Vancouver voters overwhelmingly approved creating a port district along the Columbia River in 1912. Five years later, as the United States entered World War I, pressure mounted to build more ships to make up for the merchant and military shortage. In 1918, voters approved a second bond turning 52 swampy acres east of the Spokane, Portland & Seattle Railway bridge across the Columbia near the infant Port of Vancouver for the development of a shipyard, Vancouver’s first.
The port filled in much of the swamp and leased the land to Portlander Guy M. Standifer (1886-1974), an investor in railroads and shipbuilding. A year earlier, the government awarded Standifer a contract for six wooden merchant ships. The Vancouver Weekly Columbian quoted his assertion, “On the river they are building thousands of feet of dock. … Many men are now at work, and hundreds more will be employed there within a short time. Surely there is a new day for Vancouver.”
The boast came true. At its peak, the Standifer Wooden Yard employed 450 or more workers. It would launch six merchant vessels before the federal government canceled all wooden-ship contracts in December 1918.

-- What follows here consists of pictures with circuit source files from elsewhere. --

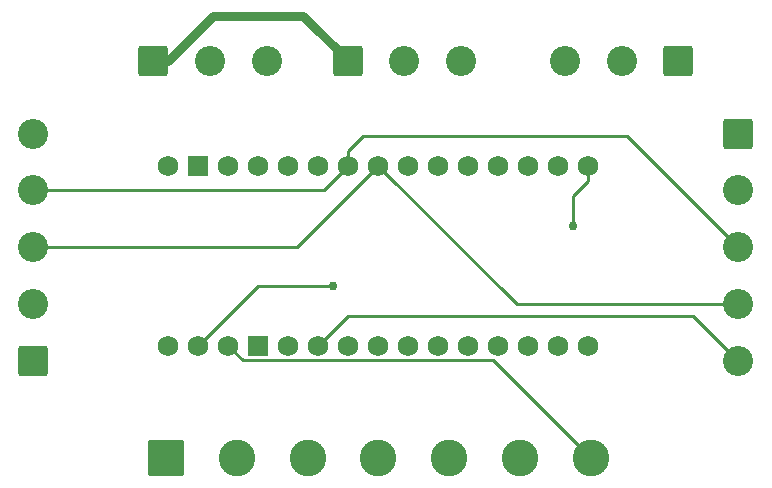
<source format=gbr>
%TF.GenerationSoftware,KiCad,Pcbnew,(7.0.0)*%
%TF.CreationDate,2023-03-06T13:00:14+01:00*%
%TF.ProjectId,booth fendi,626f6f74-6820-4666-956e-64692e6b6963,rev?*%
%TF.SameCoordinates,Original*%
%TF.FileFunction,Copper,L2,Bot*%
%TF.FilePolarity,Positive*%
%FSLAX46Y46*%
G04 Gerber Fmt 4.6, Leading zero omitted, Abs format (unit mm)*
G04 Created by KiCad (PCBNEW (7.0.0)) date 2023-03-06 13:00:14*
%MOMM*%
%LPD*%
G01*
G04 APERTURE LIST*
G04 Aperture macros list*
%AMRoundRect*
0 Rectangle with rounded corners*
0 $1 Rounding radius*
0 $2 $3 $4 $5 $6 $7 $8 $9 X,Y pos of 4 corners*
0 Add a 4 corners polygon primitive as box body*
4,1,4,$2,$3,$4,$5,$6,$7,$8,$9,$2,$3,0*
0 Add four circle primitives for the rounded corners*
1,1,$1+$1,$2,$3*
1,1,$1+$1,$4,$5*
1,1,$1+$1,$6,$7*
1,1,$1+$1,$8,$9*
0 Add four rect primitives between the rounded corners*
20,1,$1+$1,$2,$3,$4,$5,0*
20,1,$1+$1,$4,$5,$6,$7,0*
20,1,$1+$1,$6,$7,$8,$9,0*
20,1,$1+$1,$8,$9,$2,$3,0*%
G04 Aperture macros list end*
%TA.AperFunction,ComponentPad*%
%ADD10C,2.550000*%
%TD*%
%TA.AperFunction,ComponentPad*%
%ADD11RoundRect,0.249999X-1.025001X-1.025001X1.025001X-1.025001X1.025001X1.025001X-1.025001X1.025001X0*%
%TD*%
%TA.AperFunction,ComponentPad*%
%ADD12RoundRect,0.249999X-1.025001X1.025001X-1.025001X-1.025001X1.025001X-1.025001X1.025001X1.025001X0*%
%TD*%
%TA.AperFunction,ComponentPad*%
%ADD13RoundRect,0.249999X1.025001X1.025001X-1.025001X1.025001X-1.025001X-1.025001X1.025001X-1.025001X0*%
%TD*%
%TA.AperFunction,ComponentPad*%
%ADD14RoundRect,0.249999X1.025001X-1.025001X1.025001X1.025001X-1.025001X1.025001X-1.025001X-1.025001X0*%
%TD*%
%TA.AperFunction,ComponentPad*%
%ADD15C,1.727200*%
%TD*%
%TA.AperFunction,ComponentPad*%
%ADD16R,1.727200X1.727200*%
%TD*%
%TA.AperFunction,ComponentPad*%
%ADD17C,3.100000*%
%TD*%
%TA.AperFunction,ComponentPad*%
%ADD18RoundRect,0.249999X-1.300001X-1.300001X1.300001X-1.300001X1.300001X1.300001X-1.300001X1.300001X0*%
%TD*%
%TA.AperFunction,ViaPad*%
%ADD19C,0.762000*%
%TD*%
%TA.AperFunction,Conductor*%
%ADD20C,0.254000*%
%TD*%
%TA.AperFunction,Conductor*%
%ADD21C,0.762000*%
%TD*%
G04 APERTURE END LIST*
D10*
%TO.P,J2,3,Pin_3*%
%TO.N,GND*%
X141680000Y-72390000D03*
%TO.P,J2,2,Pin_2*%
%TO.N,+5V*%
X136880000Y-72390000D03*
D11*
%TO.P,J2,1,Pin_1*%
%TO.N,+12V*%
X132080000Y-72390000D03*
%TD*%
D12*
%TO.P,J6,1,Pin_1*%
%TO.N,+3V3*%
X181610000Y-78590000D03*
D10*
%TO.P,J6,2,Pin_2*%
%TO.N,GND*%
X181610000Y-83390000D03*
%TO.P,J6,3,Pin_3*%
%TO.N,SCL*%
X181610000Y-88190000D03*
%TO.P,J6,4,Pin_4*%
%TO.N,SDA*%
X181610000Y-92990000D03*
%TO.P,J6,5,Pin_5*%
%TO.N,SB-X*%
X181610000Y-97790000D03*
%TD*%
%TO.P,J4,3,Pin_3*%
%TO.N,TTL-DATA*%
X166930000Y-72390000D03*
%TO.P,J4,2,Pin_2*%
%TO.N,GND*%
X171730000Y-72390000D03*
D13*
%TO.P,J4,1,Pin_1*%
%TO.N,+3V3*%
X176530000Y-72390000D03*
%TD*%
D10*
%TO.P,J7,3,Pin_3*%
%TO.N,GND*%
X158115000Y-72390000D03*
%TO.P,J7,2,Pin_2*%
%TO.N,+5V*%
X153315000Y-72390000D03*
D11*
%TO.P,J7,1,Pin_1*%
%TO.N,+12V*%
X148515000Y-72390000D03*
%TD*%
D14*
%TO.P,J3,1,Pin_1*%
%TO.N,+3V3*%
X121920000Y-97790000D03*
D10*
%TO.P,J3,2,Pin_2*%
%TO.N,GND*%
X121920000Y-92990000D03*
%TO.P,J3,3,Pin_3*%
%TO.N,SDA*%
X121920000Y-88190000D03*
%TO.P,J3,4,Pin_4*%
%TO.N,SCL*%
X121920000Y-83390000D03*
%TO.P,J3,5,Pin_5*%
%TO.N,SA-X*%
X121920000Y-78590000D03*
%TD*%
D15*
%TO.P,A1,VIN,VIN*%
%TO.N,+5V*%
X133350000Y-81280000D03*
%TO.P,A1,RST2,RESET*%
%TO.N,unconnected-(A1-RESET-PadRST2)*%
X138430000Y-81280000D03*
%TO.P,A1,RST1,RESET*%
%TO.N,ETH-RST*%
X138430000Y-96520000D03*
D16*
%TO.P,A1,GND2,GND*%
%TO.N,GND*%
X135889999Y-81279999D03*
%TO.P,A1,GND1,GND*%
X140969999Y-96519999D03*
D15*
%TO.P,A1,D13,D13_SCK*%
%TO.N,ETH-SCLK*%
X168910000Y-81280000D03*
%TO.P,A1,D12,D12_MISO*%
%TO.N,ETH-MISO*%
X168910000Y-96520000D03*
%TO.P,A1,D11,D11_MOSI*%
%TO.N,ETH-MOSI*%
X166370000Y-96520000D03*
%TO.P,A1,D10,D10*%
%TO.N,ETH-SCS*%
X163830000Y-96520000D03*
%TO.P,A1,D9,D9*%
%TO.N,unconnected-(A1-PadD9)*%
X161290000Y-96520000D03*
%TO.P,A1,D8,D8*%
%TO.N,unconnected-(A1-PadD8)*%
X158750000Y-96520000D03*
%TO.P,A1,D7,D7*%
%TO.N,unconnected-(A1-PadD7)*%
X156210000Y-96520000D03*
%TO.P,A1,D6,D6*%
%TO.N,unconnected-(A1-PadD6)*%
X153670000Y-96520000D03*
%TO.P,A1,D5,D5*%
%TO.N,unconnected-(A1-PadD5)*%
X151130000Y-96520000D03*
%TO.P,A1,D4,D4*%
%TO.N,unconnected-(A1-PadD4)*%
X148590000Y-96520000D03*
%TO.P,A1,D3,D3*%
%TO.N,SB-X*%
X146050000Y-96520000D03*
%TO.P,A1,D2,D2*%
%TO.N,SA-X*%
X143510000Y-96520000D03*
%TO.P,A1,D1,D1_TX0*%
%TO.N,unconnected-(A1-D1_TX0-PadD1)*%
X133350000Y-96520000D03*
%TO.P,A1,D0,D0_RX0*%
%TO.N,TTL-DATA*%
X135890000Y-96520000D03*
%TO.P,A1,AREF,AREF*%
%TO.N,unconnected-(A1-PadAREF)*%
X163830000Y-81280000D03*
%TO.P,A1,A7,A7*%
%TO.N,unconnected-(A1-PadA7)*%
X143510000Y-81280000D03*
%TO.P,A1,A6,A6*%
%TO.N,unconnected-(A1-PadA6)*%
X146050000Y-81280000D03*
%TO.P,A1,A5,A5_SCL*%
%TO.N,SCL*%
X148590000Y-81280000D03*
%TO.P,A1,A4,A4_SDA*%
%TO.N,SDA*%
X151130000Y-81280000D03*
%TO.P,A1,A3,A3*%
%TO.N,unconnected-(A1-PadA3)*%
X153670000Y-81280000D03*
%TO.P,A1,A2,A2*%
%TO.N,unconnected-(A1-PadA2)*%
X156210000Y-81280000D03*
%TO.P,A1,A1,A1*%
%TO.N,unconnected-(A1-PadA1)*%
X158750000Y-81280000D03*
%TO.P,A1,A0,A0/DAC*%
%TO.N,unconnected-(A1-A0{slash}DAC-PadA0)*%
X161290000Y-81280000D03*
%TO.P,A1,5V,5V*%
%TO.N,unconnected-(A1-Pad5V)*%
X140970000Y-81280000D03*
%TO.P,A1,3V3,3.3V*%
%TO.N,+3V3*%
X166370000Y-81280000D03*
%TD*%
D17*
%TO.P,J5,7,Pin_7*%
%TO.N,ETH-RST*%
X169127988Y-106045000D03*
%TO.P,J5,6,Pin_6*%
%TO.N,+3V3*%
X163132012Y-106045000D03*
%TO.P,J5,5,Pin_5*%
%TO.N,ETH-MISO*%
X157132012Y-106045000D03*
%TO.P,J5,4,Pin_4*%
%TO.N,ETH-MOSI*%
X151132012Y-106045000D03*
%TO.P,J5,3,Pin_3*%
%TO.N,ETH-SCS*%
X145132012Y-106045000D03*
%TO.P,J5,2,Pin_2*%
%TO.N,ETH-SCLK*%
X139132012Y-106045000D03*
D18*
%TO.P,J5,1,Pin_1*%
%TO.N,GND*%
X133132012Y-106045000D03*
%TD*%
D19*
%TO.N,ETH-SCLK*%
X167640000Y-86360000D03*
%TO.N,TTL-DATA*%
X147320000Y-91440000D03*
%TD*%
D20*
%TO.N,ETH-SCLK*%
X167640000Y-83820000D02*
X167640000Y-86360000D01*
X168910000Y-82550000D02*
X167640000Y-83820000D01*
X168910000Y-82550000D02*
X168910000Y-81280000D01*
D21*
%TO.N,+12V*%
X144780000Y-68580000D02*
X137160000Y-68580000D01*
X148515000Y-72315000D02*
X144780000Y-68580000D01*
X137160000Y-68580000D02*
X133350000Y-72390000D01*
D20*
%TO.N,SB-X*%
X148590000Y-93980000D02*
X146050000Y-96520000D01*
X177800000Y-93980000D02*
X148590000Y-93980000D01*
X181610000Y-97790000D02*
X177800000Y-93980000D01*
%TO.N,ETH-RST*%
X139674600Y-97764600D02*
X138430000Y-96520000D01*
X160847588Y-97764600D02*
X139674600Y-97764600D01*
X169127988Y-106045000D02*
X160847588Y-97764600D01*
%TO.N,SCL*%
X148590000Y-80010000D02*
X148590000Y-81280000D01*
X172160000Y-78740000D02*
X149860000Y-78740000D01*
X181610000Y-88190000D02*
X172160000Y-78740000D01*
X149860000Y-78740000D02*
X148590000Y-80010000D01*
%TO.N,SDA*%
X162840000Y-92990000D02*
X151130000Y-81280000D01*
X181610000Y-92990000D02*
X162840000Y-92990000D01*
X144220000Y-88190000D02*
X151130000Y-81280000D01*
X121920000Y-88190000D02*
X144220000Y-88190000D01*
%TO.N,SCL*%
X146480000Y-83390000D02*
X148590000Y-81280000D01*
X121920000Y-83390000D02*
X146480000Y-83390000D01*
D21*
%TO.N,+12V*%
X133350000Y-72390000D02*
X132080000Y-72390000D01*
X148515000Y-72390000D02*
X148515000Y-72315000D01*
D20*
%TO.N,TTL-DATA*%
X140970000Y-91440000D02*
X135890000Y-96520000D01*
X147320000Y-91440000D02*
X140970000Y-91440000D01*
%TD*%
M02*

</source>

At about the same time, Standifer won a contract under the Emergency Fleet Corporation Act to construct 10 9,500-ton steel steamships. Just weeks before, Vancouver voters approved the $185,000 bond to purchase and prepare a site for a new Standifer yard. This massive infusion of public funds assured the nascent port’s future.
The Standifer Steel Shipyard built only one ship by the war’s end. That didn’t end the shipbuilding. The yard continued production and constructed 15 cargo ships and five tankers while providing housing for more than 3,500 workers.
The S.S. Kineo (pictured), a wooden cargo ship, launched from the Standifer Wooden Shipyard in October 1918. The next month the war ended. Four years later, like many other wooden ships, the Kineo was scrapped.